WORK ORDER:
Copy each line below containing "available".
***** THE DATA *****
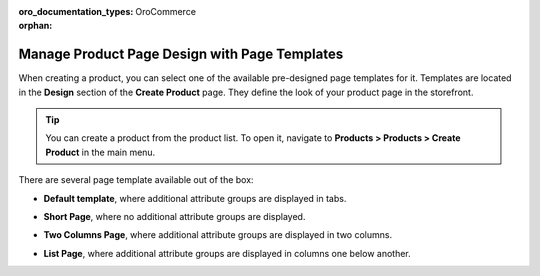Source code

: :oro_documentation_types: OroCommerce

:orphan:

.. _user-guide--page-templates:

Manage Product Page Design with Page Templates
----------------------------------------------

.. begin

When creating a product, you can select one of the available pre-designed page templates for it. Templates are located in the **Design** section of the **Create Product** page. They define the look of your product page in the storefront.

.. tip:: You can create a product from the product list. To open it, navigate to **Products > Products > Create Product** in the main menu.

There are several page template available out of the box:

.. image:: /user/img/products/products/PageTemplate.png
   :alt: The list of available page templates

* **Default template**, where additional attribute groups are displayed in tabs.

  .. image:: /user/img/products/products/ProductPageTemplateTabs.png
     :alt: Illustrate the way the product page is displayed in the storefront with the selected default template

* **Short Page**, where no additional attribute groups are displayed.

* **Two Columns Page**, where additional attribute groups are displayed in two columns.

  .. image:: /user/img/products/products/ProductPageTemplateTwoCols.png
     :alt: Illustrate the way the product page is displayed in the storefront with the selected two columns page template

* **List Page**, where additional attribute groups are displayed in columns one below another.

.. finish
*****
EXPECTED ANSWER:
When creating a product, you can select one of the available pre-designed page templates for it. Templates are located in the **Design** section of the **Create Product** page. They define the look of your product page in the storefront.
There are several page template available out of the box:
   :alt: The list of available page templates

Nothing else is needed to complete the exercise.